Death by Lack of Health Insurance

Families USA has been crunching numbers compiled by the Institute of Medicine of the National Academy of Sciences, and the findings are quite eye-opening.

I'm a bit too lazy to add a lot of analysis right now, so here's the press release:

In 2002, a groundbreaking national study by the Institute of Medicine of the National Academy of Sciences demonstrated the direct link between a lack of health coverage and deaths from health-related causes. Drawing on that study, Families USA, the national organization for health care consumers, has today made available reports for all 50 states that show how many people are expected to die in each state each week because they don’t have health coverage. A separate report is also available for the District of Columbia.

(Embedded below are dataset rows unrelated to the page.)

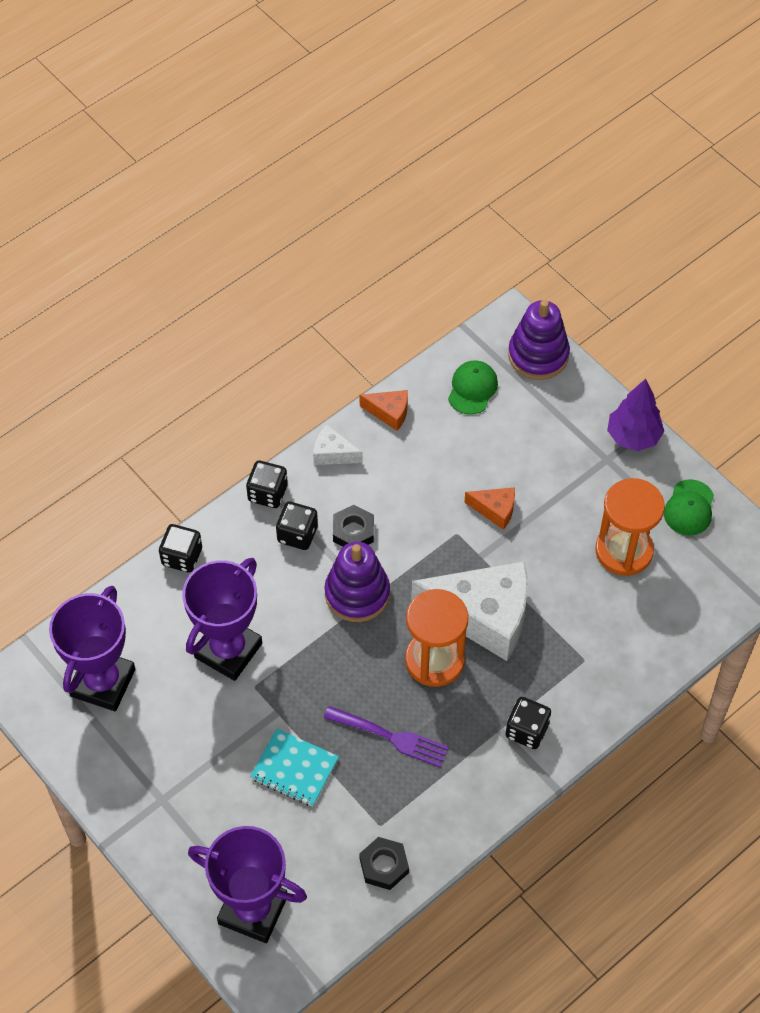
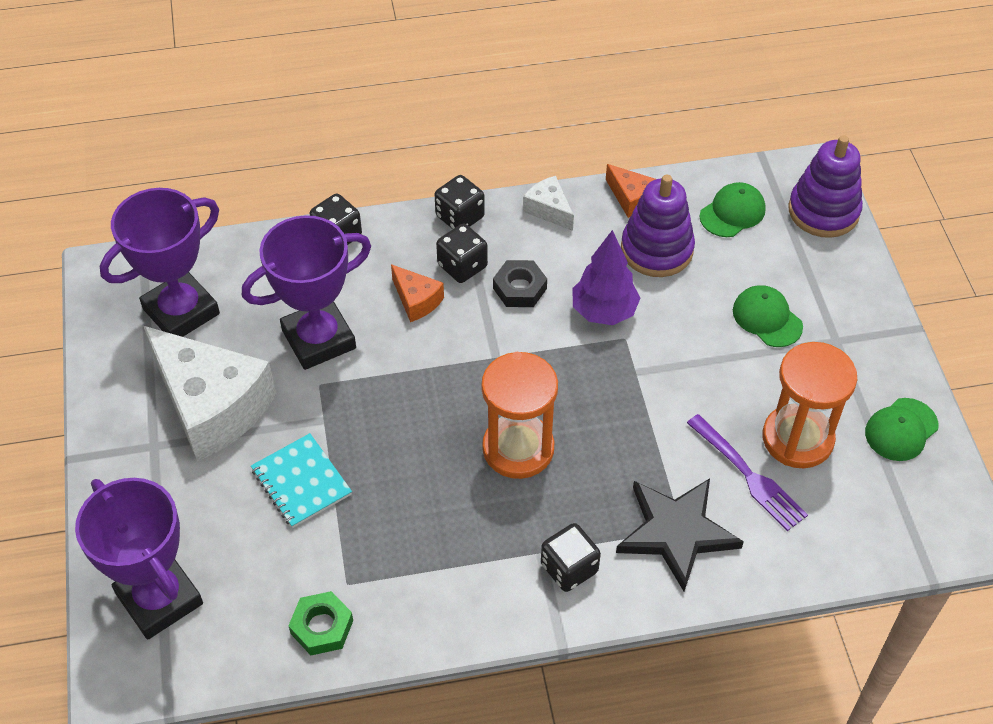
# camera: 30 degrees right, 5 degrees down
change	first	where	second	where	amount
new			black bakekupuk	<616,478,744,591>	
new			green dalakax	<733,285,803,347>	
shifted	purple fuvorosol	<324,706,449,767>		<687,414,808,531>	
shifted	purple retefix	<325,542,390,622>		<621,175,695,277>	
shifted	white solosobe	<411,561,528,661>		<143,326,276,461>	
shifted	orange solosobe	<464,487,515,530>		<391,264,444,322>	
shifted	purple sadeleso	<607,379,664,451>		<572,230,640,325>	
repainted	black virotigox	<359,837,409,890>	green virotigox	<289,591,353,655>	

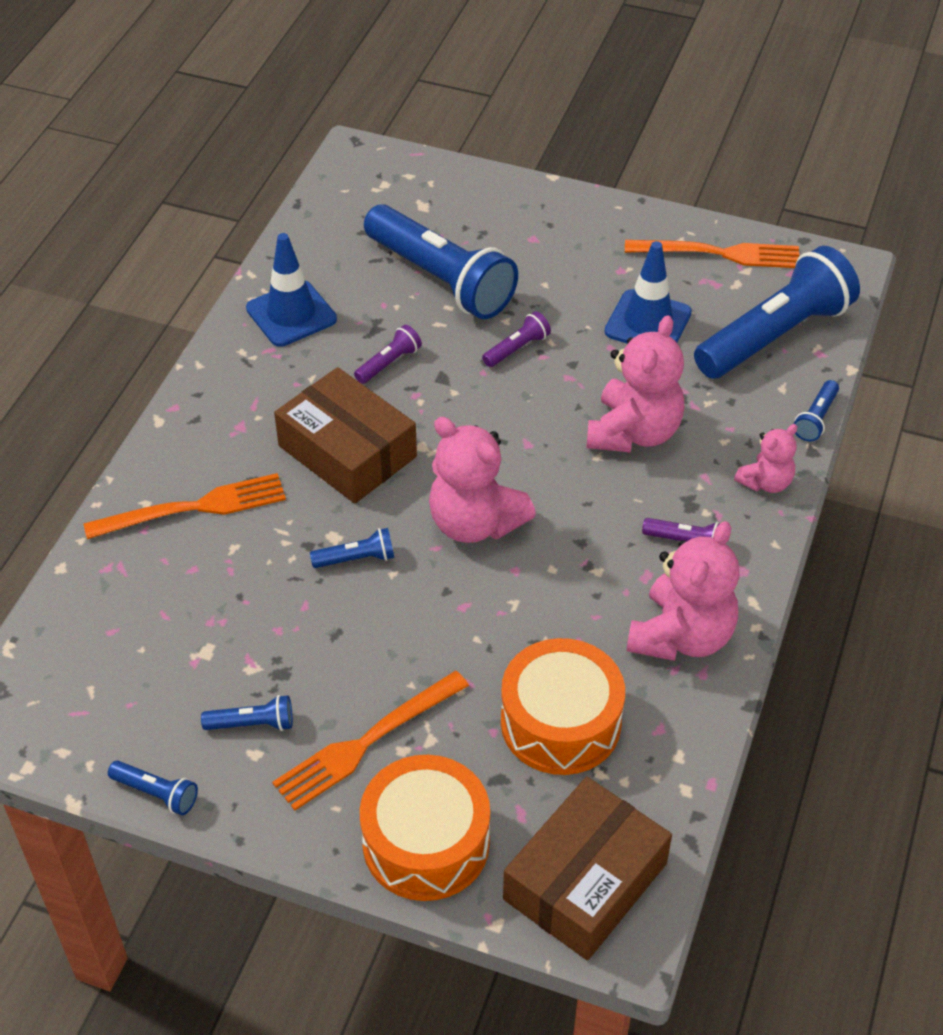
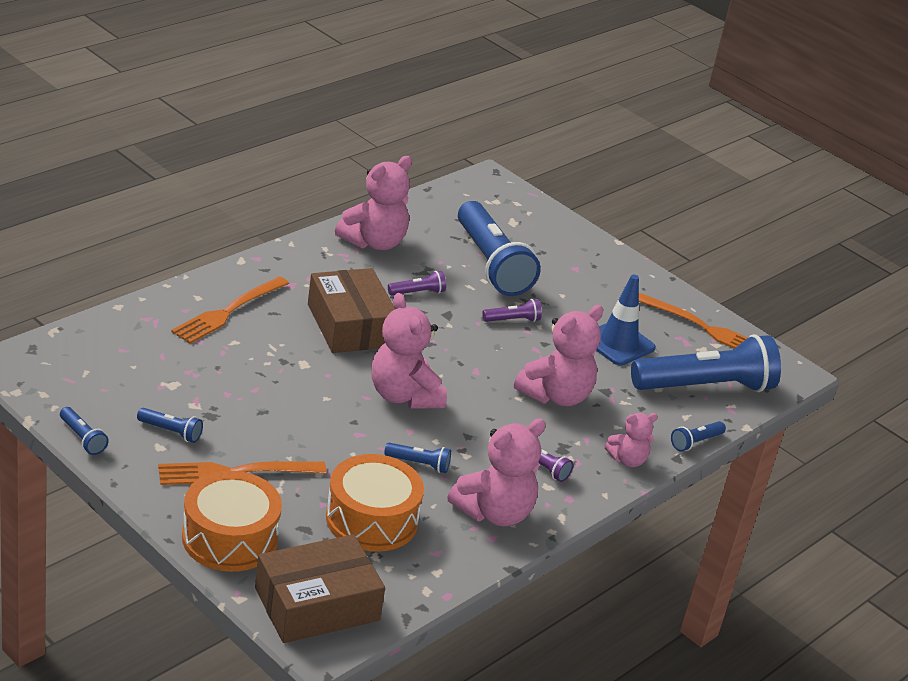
# camera: 20 degrees right, 15 degrees down
change	first	where	second	where	amount
shifted	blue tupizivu	<310,528,394,568>		<384,443,451,473>	
swapped	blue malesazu	<246,233,337,347>	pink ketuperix	<335,156,412,250>	
rotated	orange fuvorosol	<83,473,286,539>		<171,276,289,344>	120 degrees clockwise

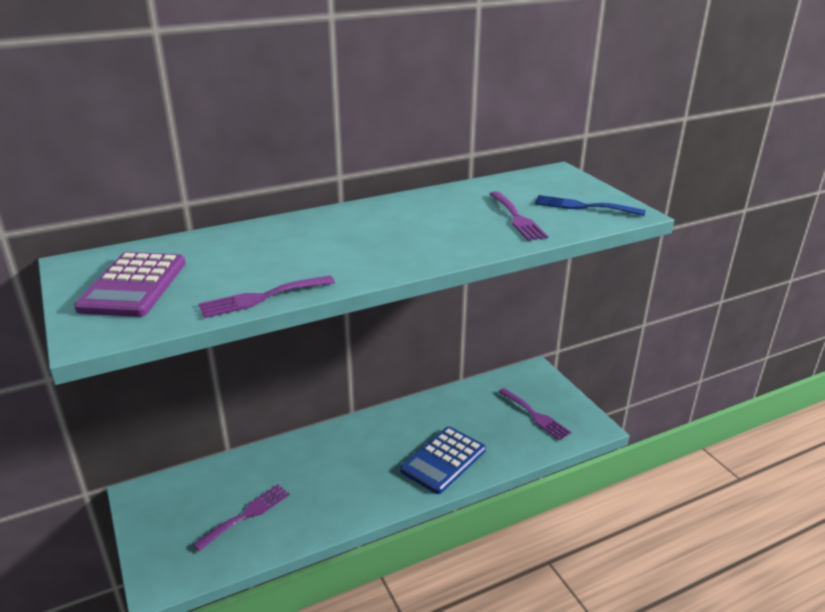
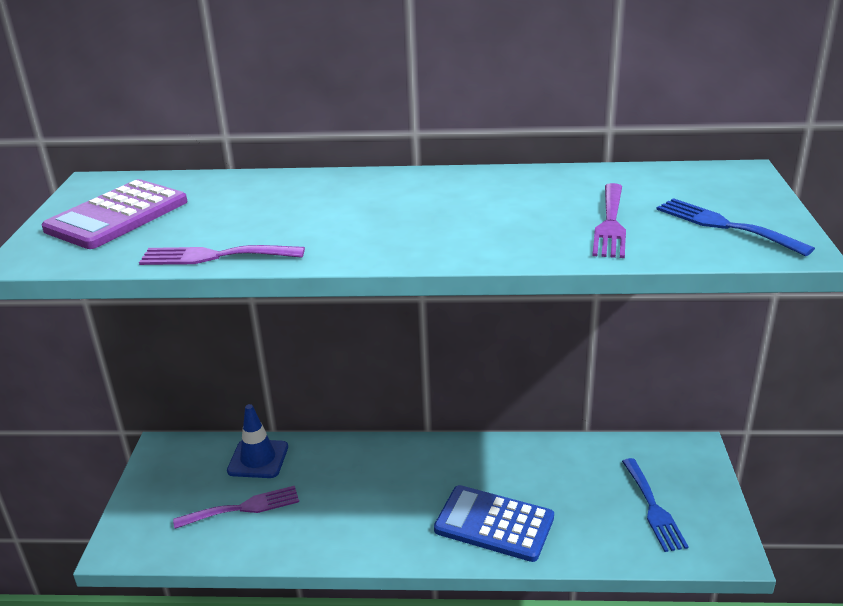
# camera: 30 degrees right, 0 degrees up
change	first	where	second	where	amount
new			blue malesazu	<227,404,288,478>	
repainted	purple fuvorosol	<498,388,571,440>	blue fuvorosol	<622,458,689,552>	
rotated	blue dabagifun	<400,426,486,494>		<434,485,554,562>	45 degrees clockwise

The individual reports, available on the Families USA Web site, provide eye-opening numbers for every state. Among the figures cited is the fact that more than seven working-age Texans die each day due to a lack of health insurance. Other reports reveal that, on average, approximately 960 people in Illinois died in 2006 because they had no health coverage, and nearly 9,900 uninsured New Yorkers between the ages of 25 and 64 died in the years 2000 to 2006.

“Our report highlights how our inadequate system of health coverage condemns a great number of people to an early death simply because they don’t have the same access to health care as their insured neighbors,” Ron Pollack, Executive Director of Families USA, said today. “The conclusions are sadly clear—a lack of health coverage is a matter of life and death for many people.